The morning was powerful; Rocío Aranda-Alvarado broke down the term Latinx, the term’s predecessors, siblings and other relatives, and then the “Pre-Latinx” Generation artists that paved the way to our contemporaries in her lecture “They’re Coming to America: The Pre-Latinx Generation”. Rita Gonzalez described the route Latinx Artists have and continue to enter the fine-art world through her aptly titled lecture, “Basements, Portals, Adobes: Latinx Artists Reconceiving Institutional Exhibitionary Frameworks”. Pilar Tompkins Rivas then outlined her scrappy and effective restructuring of the Vincent Price Art Museum (VPAM), VPAM’s programs that place young Latinx scholars at institutions like the Smithsonian and discussed the need for other parts of the artworld (scholars, collectors, museum institutions) to show-up and support Latinx artists.

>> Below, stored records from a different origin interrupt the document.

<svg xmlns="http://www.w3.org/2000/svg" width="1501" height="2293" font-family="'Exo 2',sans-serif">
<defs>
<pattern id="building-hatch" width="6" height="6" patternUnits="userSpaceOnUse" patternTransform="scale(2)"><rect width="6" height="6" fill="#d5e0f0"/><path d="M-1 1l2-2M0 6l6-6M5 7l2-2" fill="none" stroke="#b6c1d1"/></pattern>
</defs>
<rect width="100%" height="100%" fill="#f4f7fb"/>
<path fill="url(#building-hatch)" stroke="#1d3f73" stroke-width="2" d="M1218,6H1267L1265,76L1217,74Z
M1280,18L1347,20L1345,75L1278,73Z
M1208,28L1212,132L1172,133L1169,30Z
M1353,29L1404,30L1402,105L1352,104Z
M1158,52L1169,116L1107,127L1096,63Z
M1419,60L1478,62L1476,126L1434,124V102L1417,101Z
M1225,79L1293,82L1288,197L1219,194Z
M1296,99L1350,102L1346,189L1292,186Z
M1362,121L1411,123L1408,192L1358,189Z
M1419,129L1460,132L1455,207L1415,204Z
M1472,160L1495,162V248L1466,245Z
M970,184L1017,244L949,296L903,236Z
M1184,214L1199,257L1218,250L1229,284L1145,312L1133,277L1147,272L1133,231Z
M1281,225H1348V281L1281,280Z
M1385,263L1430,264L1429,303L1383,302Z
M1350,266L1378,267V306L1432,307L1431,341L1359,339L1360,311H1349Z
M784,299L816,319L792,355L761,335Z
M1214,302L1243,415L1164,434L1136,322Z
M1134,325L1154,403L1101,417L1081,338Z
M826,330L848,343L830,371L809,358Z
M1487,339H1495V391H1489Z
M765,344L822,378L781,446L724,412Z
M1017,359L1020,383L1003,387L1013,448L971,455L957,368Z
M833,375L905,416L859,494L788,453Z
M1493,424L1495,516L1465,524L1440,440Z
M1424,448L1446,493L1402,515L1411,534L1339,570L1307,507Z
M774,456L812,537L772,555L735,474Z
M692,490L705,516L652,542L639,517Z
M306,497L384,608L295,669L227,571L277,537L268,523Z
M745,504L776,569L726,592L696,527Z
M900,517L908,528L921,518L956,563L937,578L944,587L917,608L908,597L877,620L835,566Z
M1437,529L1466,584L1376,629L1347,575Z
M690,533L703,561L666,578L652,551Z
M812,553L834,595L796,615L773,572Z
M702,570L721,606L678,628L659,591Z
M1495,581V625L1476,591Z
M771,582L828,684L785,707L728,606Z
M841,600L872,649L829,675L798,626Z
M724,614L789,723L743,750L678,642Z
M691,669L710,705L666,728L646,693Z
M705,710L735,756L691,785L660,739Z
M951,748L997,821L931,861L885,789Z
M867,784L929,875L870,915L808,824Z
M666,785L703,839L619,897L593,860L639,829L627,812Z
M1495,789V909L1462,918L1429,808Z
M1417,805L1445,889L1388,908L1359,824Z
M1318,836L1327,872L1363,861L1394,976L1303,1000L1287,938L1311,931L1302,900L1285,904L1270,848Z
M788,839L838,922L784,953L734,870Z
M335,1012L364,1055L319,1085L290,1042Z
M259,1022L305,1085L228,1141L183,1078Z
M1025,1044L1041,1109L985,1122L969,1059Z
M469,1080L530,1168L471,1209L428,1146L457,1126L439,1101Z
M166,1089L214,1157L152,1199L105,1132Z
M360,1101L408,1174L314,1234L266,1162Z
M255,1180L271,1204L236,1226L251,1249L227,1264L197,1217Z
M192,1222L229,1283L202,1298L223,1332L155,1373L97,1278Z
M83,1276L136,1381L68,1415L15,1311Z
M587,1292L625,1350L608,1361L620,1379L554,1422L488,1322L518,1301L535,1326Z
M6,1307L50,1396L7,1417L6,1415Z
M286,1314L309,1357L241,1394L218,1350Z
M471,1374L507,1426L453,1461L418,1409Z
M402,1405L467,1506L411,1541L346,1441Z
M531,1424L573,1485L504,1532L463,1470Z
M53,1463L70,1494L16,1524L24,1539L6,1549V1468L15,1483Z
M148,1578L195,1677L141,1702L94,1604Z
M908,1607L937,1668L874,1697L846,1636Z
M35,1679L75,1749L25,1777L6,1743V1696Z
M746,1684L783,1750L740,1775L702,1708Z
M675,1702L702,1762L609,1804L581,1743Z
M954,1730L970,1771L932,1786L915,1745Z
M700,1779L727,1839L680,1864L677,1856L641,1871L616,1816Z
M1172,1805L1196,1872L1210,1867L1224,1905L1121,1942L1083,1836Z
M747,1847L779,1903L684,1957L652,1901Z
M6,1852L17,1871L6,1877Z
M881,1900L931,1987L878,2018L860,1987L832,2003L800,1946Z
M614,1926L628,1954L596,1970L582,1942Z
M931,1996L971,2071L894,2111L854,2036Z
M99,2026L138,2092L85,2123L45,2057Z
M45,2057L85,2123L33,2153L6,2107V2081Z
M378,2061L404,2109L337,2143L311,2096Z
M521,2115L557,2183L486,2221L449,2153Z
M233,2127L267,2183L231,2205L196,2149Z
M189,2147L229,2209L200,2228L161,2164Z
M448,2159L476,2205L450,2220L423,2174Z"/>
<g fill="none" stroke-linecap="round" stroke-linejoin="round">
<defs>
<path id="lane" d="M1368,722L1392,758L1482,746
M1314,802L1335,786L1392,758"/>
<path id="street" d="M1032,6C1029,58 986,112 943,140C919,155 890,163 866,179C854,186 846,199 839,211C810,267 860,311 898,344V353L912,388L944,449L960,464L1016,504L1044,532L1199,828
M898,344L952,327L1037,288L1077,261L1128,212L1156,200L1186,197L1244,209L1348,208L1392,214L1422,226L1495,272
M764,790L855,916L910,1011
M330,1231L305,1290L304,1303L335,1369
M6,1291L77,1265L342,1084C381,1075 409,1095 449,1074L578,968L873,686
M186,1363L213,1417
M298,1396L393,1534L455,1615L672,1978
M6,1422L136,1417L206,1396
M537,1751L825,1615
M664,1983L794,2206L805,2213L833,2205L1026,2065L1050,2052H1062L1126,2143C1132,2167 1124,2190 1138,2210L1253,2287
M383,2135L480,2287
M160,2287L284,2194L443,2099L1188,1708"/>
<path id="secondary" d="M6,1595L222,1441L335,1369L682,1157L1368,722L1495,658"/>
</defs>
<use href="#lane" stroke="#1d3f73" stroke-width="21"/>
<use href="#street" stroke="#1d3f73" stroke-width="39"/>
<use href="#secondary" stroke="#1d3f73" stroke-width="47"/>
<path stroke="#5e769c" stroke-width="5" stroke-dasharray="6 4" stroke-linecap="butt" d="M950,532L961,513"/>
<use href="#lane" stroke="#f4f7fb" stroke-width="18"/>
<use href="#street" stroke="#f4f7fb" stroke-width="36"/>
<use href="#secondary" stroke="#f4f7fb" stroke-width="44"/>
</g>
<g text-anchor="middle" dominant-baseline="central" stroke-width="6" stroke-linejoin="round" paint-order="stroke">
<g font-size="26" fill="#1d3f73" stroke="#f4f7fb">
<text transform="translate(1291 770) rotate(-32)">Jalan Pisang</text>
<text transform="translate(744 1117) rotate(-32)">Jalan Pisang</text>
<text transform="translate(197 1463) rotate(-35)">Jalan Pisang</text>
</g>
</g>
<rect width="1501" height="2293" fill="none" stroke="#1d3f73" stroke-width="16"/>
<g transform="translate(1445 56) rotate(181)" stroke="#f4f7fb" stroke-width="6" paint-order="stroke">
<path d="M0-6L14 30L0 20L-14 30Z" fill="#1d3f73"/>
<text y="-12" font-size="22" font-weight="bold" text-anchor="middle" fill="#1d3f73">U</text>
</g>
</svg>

During the Q & A, I listened to like-minded students and scholars discuss their ache for representation in art history.

In 2016, Seph Rodney of HYPERALLERGIC interviewed Dr. Adriana Zavala, associate professor of art history and director of the Latino Studies program at Tufts University. At that time, Dr. Zavala, identified only six full professors of US Latino art history, and only one of them taught Chicano or Latino art full time. Meanwhile, she found that approximately 95 colleges and universities teach Latin American art history/ have field specialists in Latin American art history.

Carolyn E Herrera. Collage with excerpt from a May 3, 2019 journal entry. 2019.

I thought today that I would write about the information that I gleaned from my 2.5 hours of attendance of this symposium, but when I was reading my notes, I noticed that a day prior I wrote in my Moleskine: “A quick coffee & muffin before work. Feeling like I’m always behind, but I’m trying to be kinder to myself.”

I know I’m not the only P.O.C. or LatinX person who feels like they are always behind schedule. I feel like this is prevalent in our community as we compromise our finances, “free time”, personal lives, and mental health in order to “catch up” to reach historically white spaces.

I’ve been playing around with this feeling for a while. I am not comfortable complaining, but I will say it was validating to hear from other Latinx people describe their route as an up-hill battle to study and represent their culture in art history.

To educate myself I know I bargain my day-jobs, my personal relationships, and my mental health. I make these concessions because I find myself within every little bit of information that I glean. I want you and I, to agree that we need to be kinder to ourselves as we make these compromises. It’s not sustainable to feel like we are ‘behind’ or to compare ourselves to other people’s stories.